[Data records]
************
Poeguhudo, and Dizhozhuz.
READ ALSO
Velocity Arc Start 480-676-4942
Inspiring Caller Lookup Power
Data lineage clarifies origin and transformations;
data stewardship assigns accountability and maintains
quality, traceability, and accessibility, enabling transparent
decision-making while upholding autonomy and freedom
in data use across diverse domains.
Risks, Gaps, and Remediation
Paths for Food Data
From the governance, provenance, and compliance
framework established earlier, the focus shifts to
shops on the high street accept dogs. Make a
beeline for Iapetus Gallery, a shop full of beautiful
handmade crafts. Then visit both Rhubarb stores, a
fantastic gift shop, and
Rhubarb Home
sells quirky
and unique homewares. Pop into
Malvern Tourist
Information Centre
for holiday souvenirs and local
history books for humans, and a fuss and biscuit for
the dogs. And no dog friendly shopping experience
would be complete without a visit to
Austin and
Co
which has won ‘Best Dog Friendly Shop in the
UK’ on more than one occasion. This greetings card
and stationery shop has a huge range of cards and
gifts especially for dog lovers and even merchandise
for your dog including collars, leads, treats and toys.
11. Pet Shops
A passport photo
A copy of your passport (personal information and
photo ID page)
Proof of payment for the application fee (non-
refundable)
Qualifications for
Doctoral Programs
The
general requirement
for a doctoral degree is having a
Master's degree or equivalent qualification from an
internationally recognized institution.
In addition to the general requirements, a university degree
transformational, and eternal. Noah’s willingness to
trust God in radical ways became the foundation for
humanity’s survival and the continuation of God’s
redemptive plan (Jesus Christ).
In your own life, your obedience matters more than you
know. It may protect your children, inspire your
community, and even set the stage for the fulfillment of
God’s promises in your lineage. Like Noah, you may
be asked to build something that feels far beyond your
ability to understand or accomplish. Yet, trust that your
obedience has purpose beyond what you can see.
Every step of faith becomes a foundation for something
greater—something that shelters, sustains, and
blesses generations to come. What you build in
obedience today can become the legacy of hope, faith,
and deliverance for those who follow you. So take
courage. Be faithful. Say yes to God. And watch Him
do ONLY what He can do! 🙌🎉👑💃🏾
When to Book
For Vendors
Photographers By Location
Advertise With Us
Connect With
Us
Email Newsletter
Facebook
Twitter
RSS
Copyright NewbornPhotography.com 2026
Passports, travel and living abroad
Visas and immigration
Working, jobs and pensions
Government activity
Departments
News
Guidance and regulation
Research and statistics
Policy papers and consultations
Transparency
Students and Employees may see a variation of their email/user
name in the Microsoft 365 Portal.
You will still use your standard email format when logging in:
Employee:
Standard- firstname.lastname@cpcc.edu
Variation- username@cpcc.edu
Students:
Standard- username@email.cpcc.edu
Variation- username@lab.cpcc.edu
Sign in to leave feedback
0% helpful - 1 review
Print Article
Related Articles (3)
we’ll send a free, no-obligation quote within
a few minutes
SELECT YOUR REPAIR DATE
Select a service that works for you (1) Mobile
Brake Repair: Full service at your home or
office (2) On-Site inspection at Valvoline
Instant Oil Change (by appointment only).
************
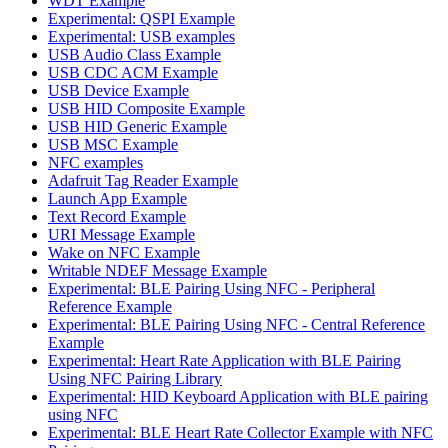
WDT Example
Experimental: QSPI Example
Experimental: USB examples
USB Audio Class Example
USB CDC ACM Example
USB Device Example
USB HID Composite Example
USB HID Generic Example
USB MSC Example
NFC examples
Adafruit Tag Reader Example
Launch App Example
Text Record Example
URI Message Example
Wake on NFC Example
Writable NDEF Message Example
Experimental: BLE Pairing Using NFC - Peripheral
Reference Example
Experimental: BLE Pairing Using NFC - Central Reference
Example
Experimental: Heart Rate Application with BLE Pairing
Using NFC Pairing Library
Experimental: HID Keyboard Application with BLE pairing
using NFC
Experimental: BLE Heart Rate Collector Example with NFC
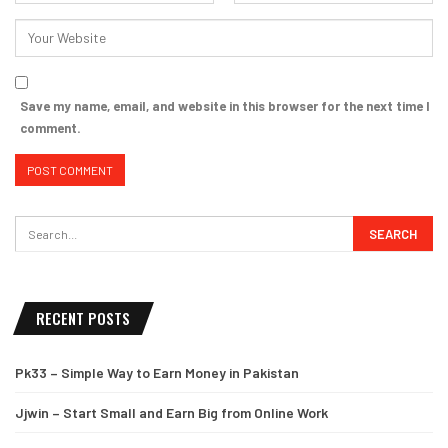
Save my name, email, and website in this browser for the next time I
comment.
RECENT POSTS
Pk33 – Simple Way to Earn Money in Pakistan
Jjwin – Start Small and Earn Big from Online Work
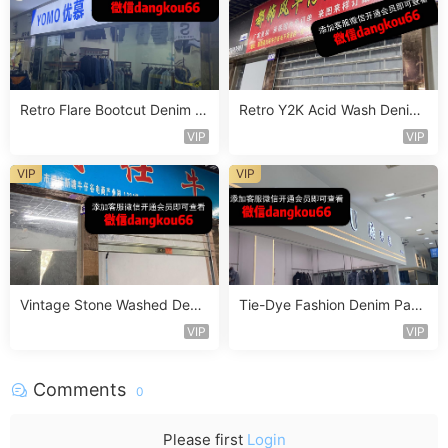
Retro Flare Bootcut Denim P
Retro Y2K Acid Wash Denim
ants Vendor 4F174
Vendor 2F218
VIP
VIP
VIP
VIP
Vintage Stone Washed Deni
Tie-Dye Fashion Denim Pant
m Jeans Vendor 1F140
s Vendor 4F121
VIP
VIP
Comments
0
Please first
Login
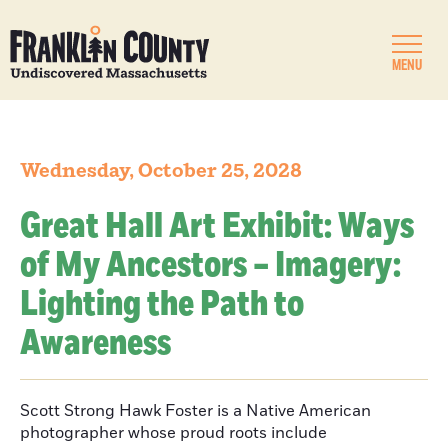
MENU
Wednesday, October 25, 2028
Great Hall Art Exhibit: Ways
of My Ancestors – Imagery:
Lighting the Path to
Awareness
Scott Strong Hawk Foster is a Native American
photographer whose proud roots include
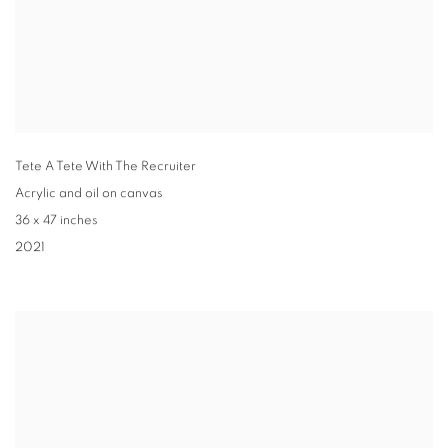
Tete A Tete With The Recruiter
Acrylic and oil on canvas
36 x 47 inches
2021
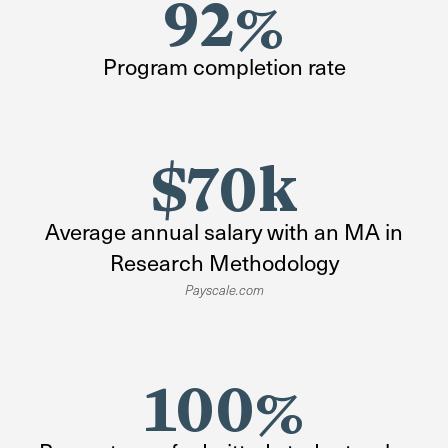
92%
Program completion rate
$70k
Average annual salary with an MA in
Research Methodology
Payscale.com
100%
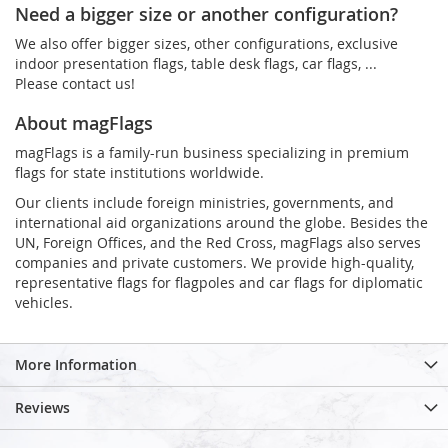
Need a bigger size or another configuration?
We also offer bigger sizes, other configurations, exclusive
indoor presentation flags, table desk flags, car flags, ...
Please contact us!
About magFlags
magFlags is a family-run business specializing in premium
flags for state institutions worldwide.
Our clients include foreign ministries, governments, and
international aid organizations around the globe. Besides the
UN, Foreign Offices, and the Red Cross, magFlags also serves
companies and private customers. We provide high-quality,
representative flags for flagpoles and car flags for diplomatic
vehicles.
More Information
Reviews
************
**Work request:** Check each line above for the word "dogs", and copy the lines where it appears.

**Task solution:**
shops on the high street accept dogs. Make a
the dogs. And no dog friendly shopping experience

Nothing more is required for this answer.